Correct.  This is a discussion for the sake of information, not an argument
for the sake of proving I'm right and someone else is wrong.

For what it's worth:  I have also shown that closed-source binaries released
by dell have hard-coded rhel specifics, more specific than just the
redhat-release, into them.  It appears they are "stat"ing standard
libraries, such as /lib/libdl.so.2 which is a supposed binary-compatible,
centos not-modified, standard system library.  But in rhel it's 15048 bytes,
and in centos it's 16748.  And many other such libraries etc.
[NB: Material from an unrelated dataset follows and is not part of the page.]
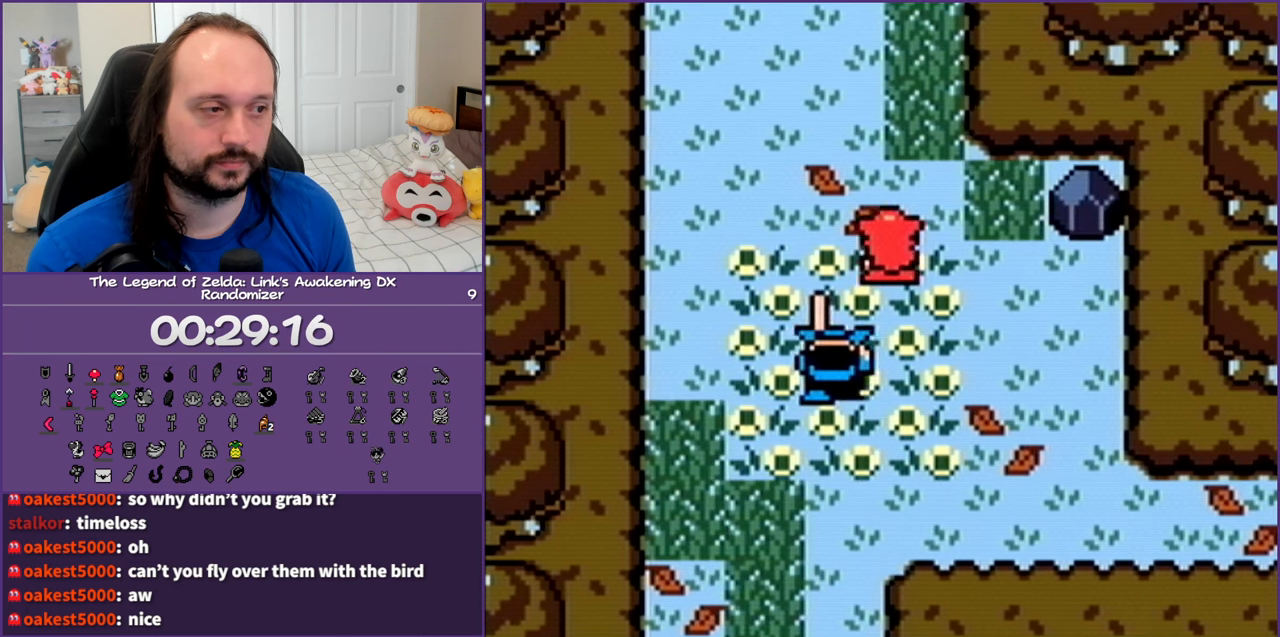
{"buttons": ["DPAD_RIGHT"], "events": [[50, "DPAD_UP", "up"], [83, "DPAD_DOWN", "down"], [100, "B", "down"], [167, "DPAD_DOWN", "up"], [217, "DPAD_UP", "down"], [233, "B", "up"], [400, "DPAD_RIGHT", "down"], [433, "DPAD_UP", "up"]]}
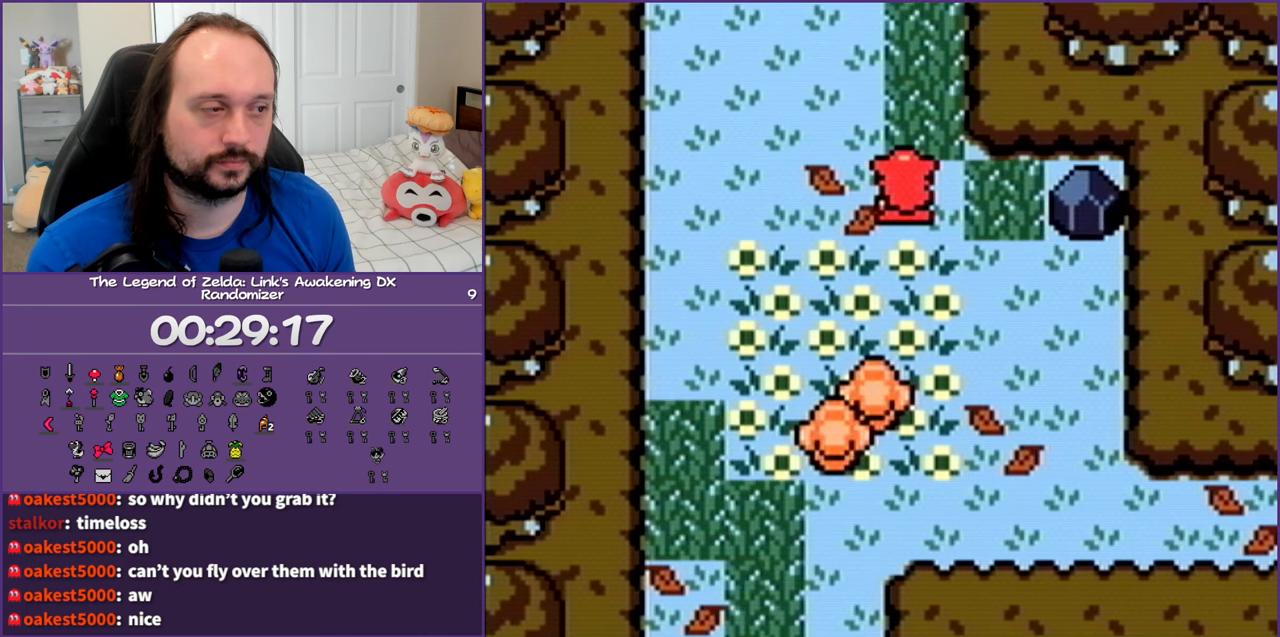
{"buttons": [], "events": [[83, "START", "down"], [167, "DPAD_RIGHT", "up"], [233, "START", "up"]]}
Why would they do that?  I have no answer, except to point out that we don't
know who wrote those binaries.  They are released by dell, but they could
have been developed by dell, redhat, or anybody else that dell hired.


> Jarod works at Red Hat and is in a postion to be aware of any proprietary
> development at Red Hat, if any existed. He has repeatedly asserted that
> no such development exists.

I will agree that redhat does not release proprietary code in rhel.  But
redhat is also a company for hire, who can and will develop proprietary code
for your company directly, if you hire them to do such development.

But as alluded to above, it is immaterial WHO wrote dell's proprietary code.
The only thing that matters is (a) such proprietary code actually exists,
and (b) there are reasonable workarounds so you don't have to worry about it
too much.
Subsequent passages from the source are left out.